◆ What the task requires
Return every line of text in the rows below, character for character and in the same order, omitting the pictures.

◆ Task inputs

+ + +

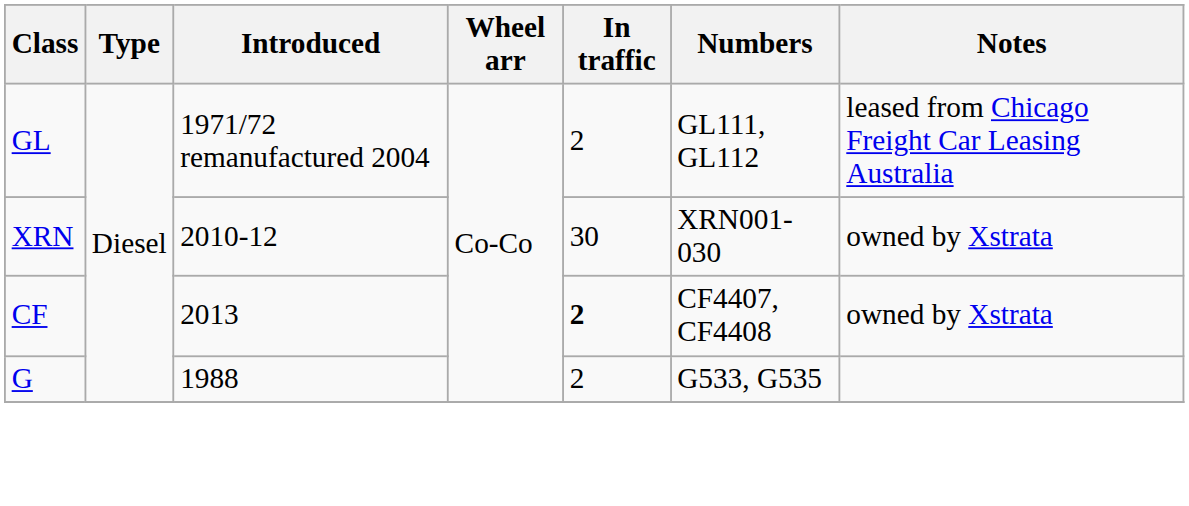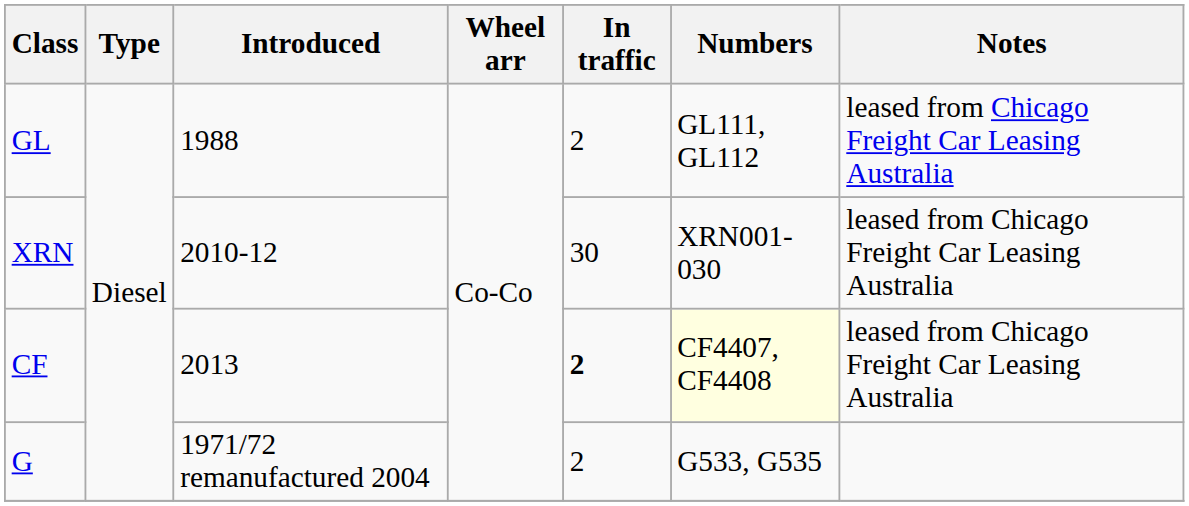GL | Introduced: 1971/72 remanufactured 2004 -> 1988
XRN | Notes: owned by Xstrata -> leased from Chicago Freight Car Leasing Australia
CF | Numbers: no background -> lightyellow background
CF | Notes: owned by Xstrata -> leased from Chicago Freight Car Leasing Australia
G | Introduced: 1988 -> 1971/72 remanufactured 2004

+ + +

◆ Exercise response
GL | Introduced: 1971/72 remanufactured 2004 -> 1988
XRN | Notes: owned by Xstrata -> leased from Chicago Freight Car Leasing Australia
CF | Numbers: no background -> lightyellow background
CF | Notes: owned by Xstrata -> leased from Chicago Freight Car Leasing Australia
G | Introduced: 1988 -> 1971/72 remanufactured 2004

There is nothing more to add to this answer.